Deputy Attorney General Rod Rosenstein said in Washington on Tuesday that such dealers were responsible for helping drive an increase in U.S. overdose deaths. More than 20,000 Americans died last year after taking fentanyl, an opioid painkiller that has gained favor among drug users because it is much more powerful than heroin.

“Chinese fentanyl distributors are using the internet to sell fentanyl directly to U.S. customers,” Mr. Rosenstein said. “They use multiple identities to disguise their activities and their shipments and to obscure the trail of profits going back to China.”

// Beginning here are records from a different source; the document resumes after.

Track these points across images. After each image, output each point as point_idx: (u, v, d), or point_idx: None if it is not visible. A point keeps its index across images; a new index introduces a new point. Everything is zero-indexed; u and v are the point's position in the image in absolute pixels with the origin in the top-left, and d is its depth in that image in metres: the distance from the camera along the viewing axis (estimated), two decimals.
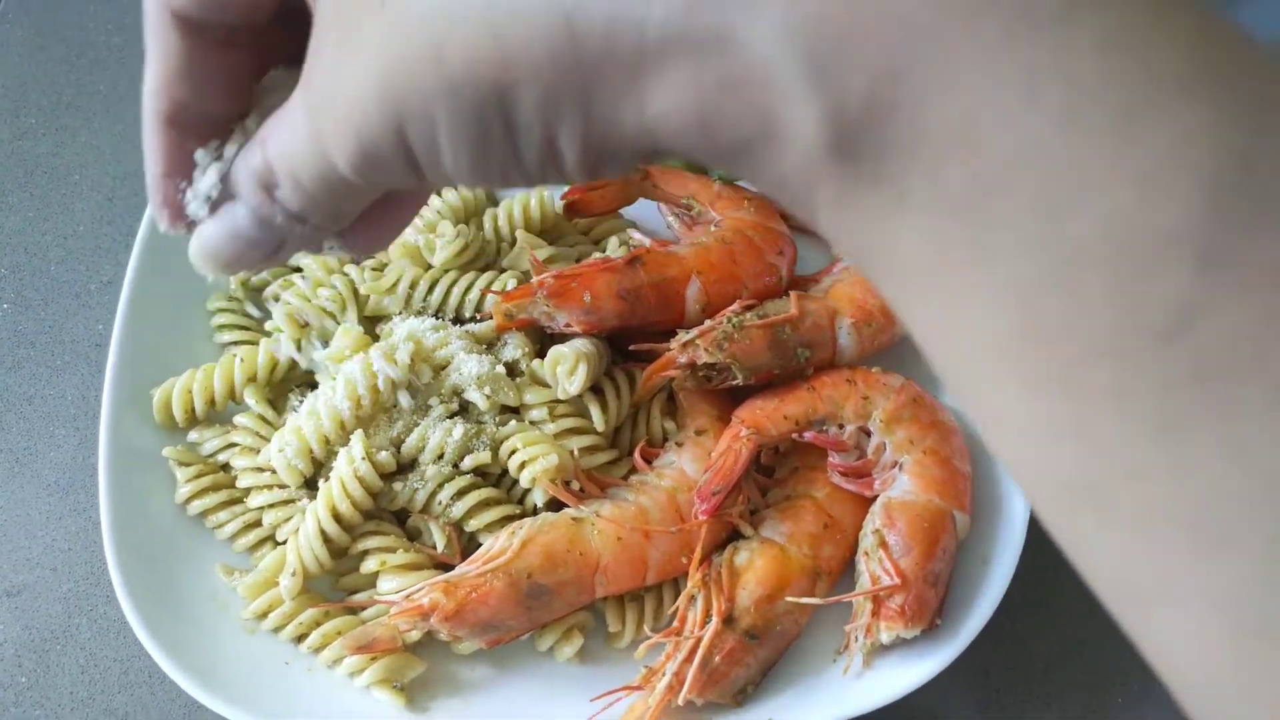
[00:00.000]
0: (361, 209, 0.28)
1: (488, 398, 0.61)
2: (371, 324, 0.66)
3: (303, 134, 0.25)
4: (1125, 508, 0.19)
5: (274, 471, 0.61)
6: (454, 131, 0.23)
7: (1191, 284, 0.18)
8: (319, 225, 0.28)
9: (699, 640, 0.56)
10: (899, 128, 0.19)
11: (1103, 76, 0.18)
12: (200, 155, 0.29)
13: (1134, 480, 0.19)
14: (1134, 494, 0.19)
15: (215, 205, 0.29)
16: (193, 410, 0.64)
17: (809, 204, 0.22)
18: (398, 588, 0.57)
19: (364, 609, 0.59)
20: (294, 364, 0.65)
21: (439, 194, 0.70)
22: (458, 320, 0.66)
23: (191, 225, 0.29)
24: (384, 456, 0.59)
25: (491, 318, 0.63)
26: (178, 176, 0.29)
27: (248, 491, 0.62)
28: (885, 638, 0.56)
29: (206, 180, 0.29)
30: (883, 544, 0.58)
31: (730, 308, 0.64)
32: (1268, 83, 0.18)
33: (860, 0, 0.18)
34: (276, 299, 0.68)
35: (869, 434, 0.62)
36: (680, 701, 0.55)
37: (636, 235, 0.72)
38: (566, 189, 0.70)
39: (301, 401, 0.63)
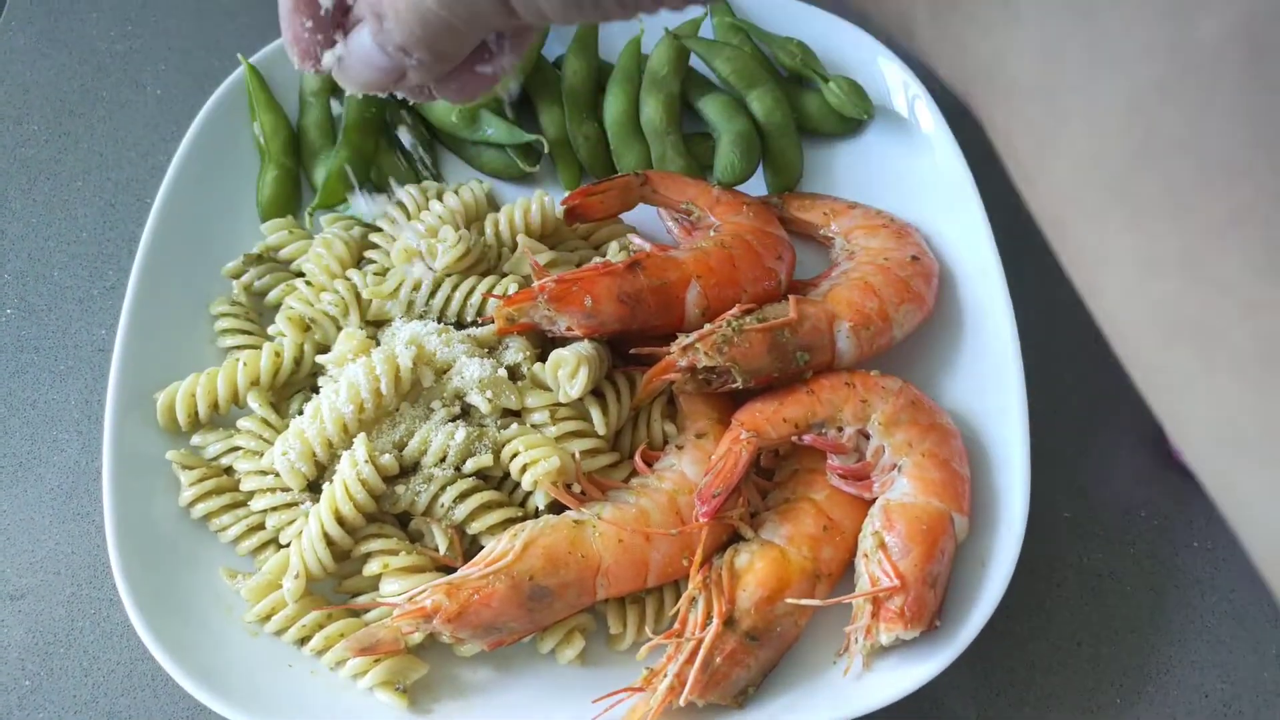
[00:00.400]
0: (461, 52, 0.30)
1: (489, 401, 0.61)
2: (373, 329, 0.67)
3: None
4: (1238, 347, 0.18)
5: (277, 475, 0.61)
6: None
7: None
8: (424, 61, 0.30)
9: (700, 642, 0.56)
10: None
11: None
12: None
13: (1249, 318, 0.17)
14: (1249, 332, 0.17)
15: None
16: (196, 414, 0.64)
17: (907, 23, 0.20)
18: (400, 590, 0.58)
19: (367, 611, 0.60)
20: (296, 368, 0.65)
21: (440, 199, 0.71)
22: (459, 324, 0.67)
23: (318, 64, 0.33)
24: (387, 459, 0.60)
25: (493, 322, 0.64)
26: (304, 14, 0.31)
27: (251, 495, 0.63)
28: (885, 639, 0.57)
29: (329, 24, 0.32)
30: (882, 546, 0.59)
31: (730, 312, 0.65)
32: None
33: None
34: (279, 304, 0.69)
35: (868, 437, 0.63)
36: (681, 703, 0.55)
37: (636, 240, 0.73)
38: (567, 194, 0.71)
39: (304, 405, 0.63)
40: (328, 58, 0.33)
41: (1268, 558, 0.19)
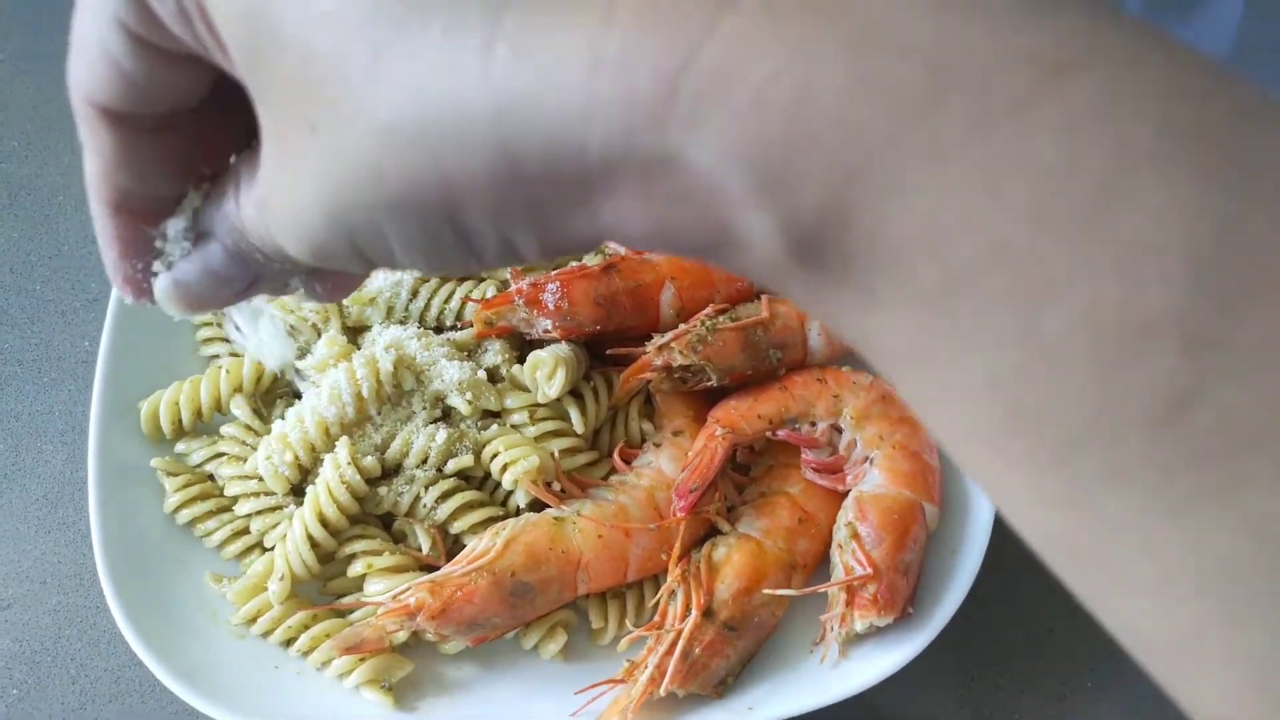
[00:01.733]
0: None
1: (469, 403, 0.62)
2: (354, 335, 0.68)
3: (256, 224, 0.26)
4: (1141, 577, 0.19)
5: (261, 479, 0.62)
6: (405, 241, 0.23)
7: (1181, 369, 0.17)
8: (292, 267, 0.28)
9: (679, 633, 0.58)
10: (858, 234, 0.19)
11: (1069, 165, 0.17)
12: (172, 224, 0.28)
13: (1147, 553, 0.18)
14: (1149, 565, 0.18)
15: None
16: (179, 422, 0.65)
17: (784, 292, 0.22)
18: (385, 589, 0.59)
19: (352, 611, 0.61)
20: (279, 374, 0.66)
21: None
22: (439, 329, 0.68)
23: (150, 296, 0.29)
24: (369, 462, 0.61)
25: (472, 326, 0.65)
26: (134, 257, 0.28)
27: (235, 500, 0.63)
28: (859, 626, 0.58)
29: (175, 243, 0.28)
30: (855, 536, 0.60)
31: (704, 312, 0.66)
32: (1247, 143, 0.17)
33: (805, 112, 0.18)
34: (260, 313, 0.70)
35: (840, 431, 0.64)
36: (662, 693, 0.56)
37: (612, 245, 0.74)
38: None
39: (287, 411, 0.64)
40: (162, 283, 0.29)
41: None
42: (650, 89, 0.18)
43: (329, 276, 0.31)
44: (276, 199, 0.24)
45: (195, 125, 0.27)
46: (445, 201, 0.21)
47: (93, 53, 0.24)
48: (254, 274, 0.28)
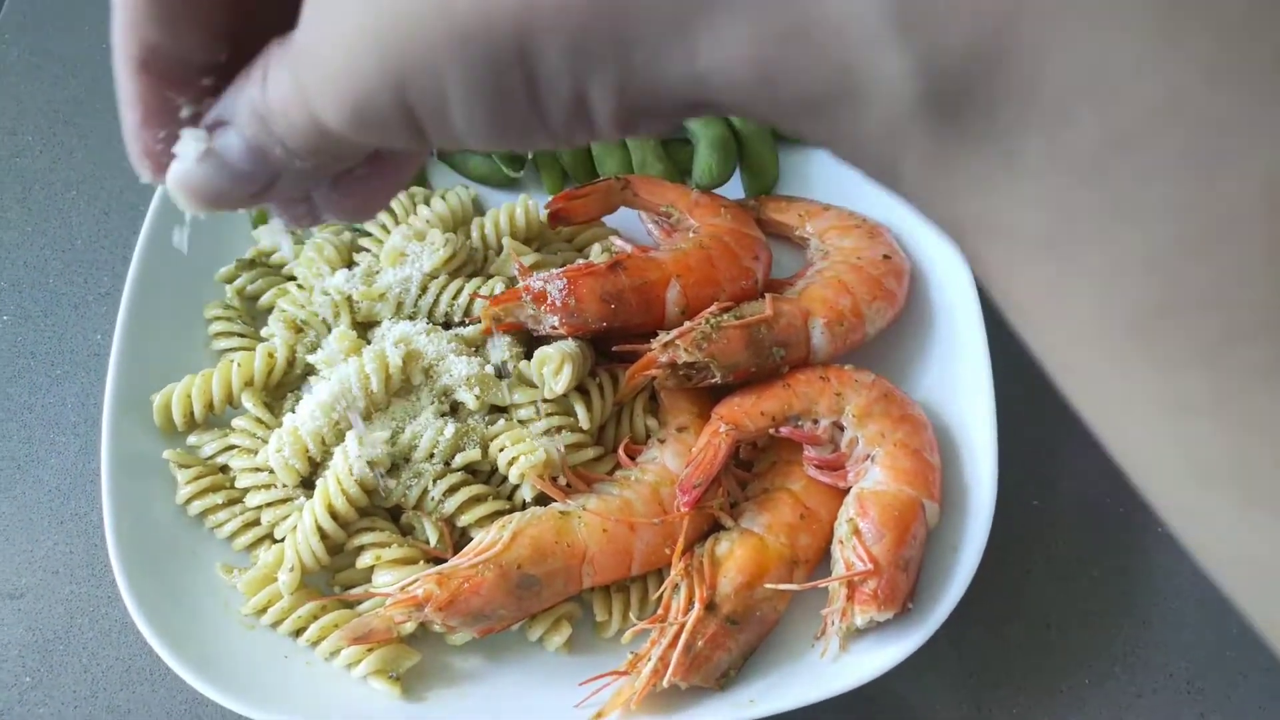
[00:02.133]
0: (360, 156, 0.26)
1: (477, 398, 0.63)
2: (364, 330, 0.69)
3: (288, 90, 0.23)
4: (1276, 487, 0.17)
5: (272, 471, 0.63)
6: (467, 88, 0.20)
7: None
8: (314, 168, 0.25)
9: (682, 626, 0.58)
10: (1012, 78, 0.16)
11: (1254, 17, 0.15)
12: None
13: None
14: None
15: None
16: (191, 415, 0.66)
17: (891, 168, 0.19)
18: (393, 581, 0.60)
19: (360, 602, 0.62)
20: (289, 368, 0.67)
21: (427, 204, 0.73)
22: (447, 324, 0.69)
23: (165, 172, 0.27)
24: (378, 454, 0.62)
25: (480, 321, 0.66)
26: (156, 126, 0.26)
27: (246, 491, 0.64)
28: (859, 621, 0.59)
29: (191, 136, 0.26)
30: (856, 532, 0.61)
31: (708, 310, 0.67)
32: None
33: None
34: (272, 307, 0.71)
35: (842, 428, 0.65)
36: (665, 685, 0.57)
37: (619, 242, 0.75)
38: (551, 198, 0.73)
39: (297, 404, 0.65)
40: (173, 171, 0.26)
41: None
42: None
43: (352, 186, 0.27)
44: (320, 44, 0.21)
45: None
46: (522, 29, 0.19)
47: None
48: (272, 173, 0.25)
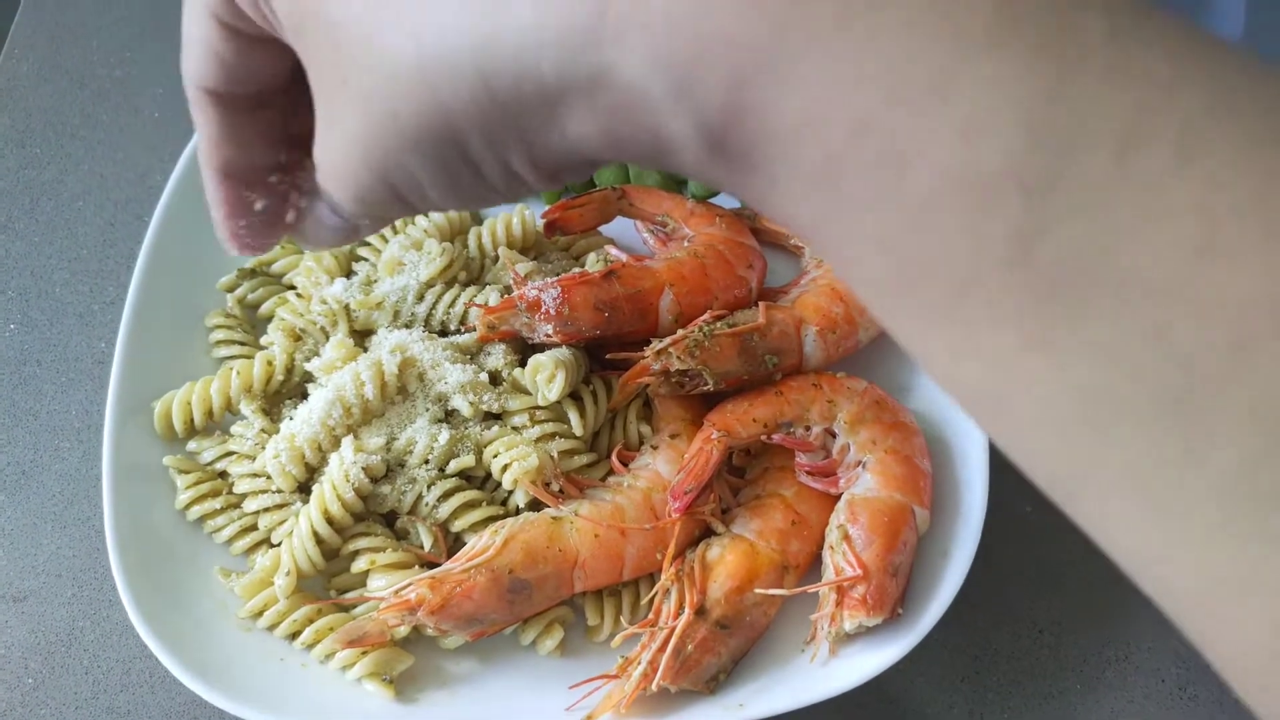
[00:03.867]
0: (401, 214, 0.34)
1: (471, 404, 0.64)
2: (361, 338, 0.70)
3: (324, 189, 0.31)
4: (1029, 414, 0.22)
5: (269, 477, 0.64)
6: (430, 173, 0.27)
7: (1022, 213, 0.20)
8: (374, 222, 0.34)
9: (673, 630, 0.59)
10: (753, 128, 0.22)
11: (915, 48, 0.20)
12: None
13: (1027, 390, 0.21)
14: (1030, 402, 0.21)
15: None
16: (191, 421, 0.67)
17: (718, 188, 0.26)
18: (387, 585, 0.60)
19: (355, 606, 0.62)
20: (288, 375, 0.68)
21: (425, 215, 0.74)
22: (443, 332, 0.70)
23: (252, 248, 0.36)
24: (374, 461, 0.62)
25: (475, 329, 0.67)
26: (238, 217, 0.34)
27: (244, 497, 0.65)
28: (849, 626, 0.59)
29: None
30: (846, 538, 0.61)
31: (702, 318, 0.68)
32: (1069, 20, 0.20)
33: (706, 27, 0.21)
34: (272, 315, 0.72)
35: (834, 435, 0.66)
36: (654, 689, 0.58)
37: (614, 251, 0.76)
38: (547, 208, 0.74)
39: (295, 411, 0.66)
40: (301, 227, 0.36)
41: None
42: (584, 12, 0.22)
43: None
44: (327, 155, 0.29)
45: (285, 105, 0.33)
46: (449, 130, 0.25)
47: (196, 45, 0.30)
48: (353, 226, 0.34)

Federal grand juries in Mississippi and North Dakota returned indictments in September against the two Chinese nationals, Xiaobing Yan, 40 years old, and Jian Zhang, 38. The charges were unsealed Monday. Messrs. Yan and Zhang are in China and not in U.S. custody, Justice Department officials said.

{snip}

The Justice Department also announced charges against three Americans allegedly tied to Mr. Zhang’s network: Elizabeth Ton, 26, and Anthony Gomes, 33, of Davie, Fla., and Darius Ghahary 48, of Ramsey, N.J. All three were arrested last week, officials said.

{snip}

Five Canadians have also been indicted. Two of them, Jason Joey Berry and Daniel Vivas Ceron, helped peddle Mr. Zhang’s fentanyl while incarcerated in a medium-security prison in Quebec, Canada, the indictment alleges. An attorney for Messrs. Berry and Ceron couldn’t immediately be located.

{snip}

Mr. Rosenstein said agents first stumbled across Mr. Yan’s network in 2013 after a traffic stop in Mississippi unearthed a drug ring selling synthetic marijuana. During that investigation, U.S. authorities identified Mr. Yan as “a distributor of a multitude of illegal drugs,” including synthetic opioids, Mr. Rosenstein said.

He said authorities determined that Mr. Yan operated websites advertising fentanyl directly to U.S. customers, whom he supplied from at least two chemical plants in China that were capable of producing “ton quantities” of the drug and related compounds.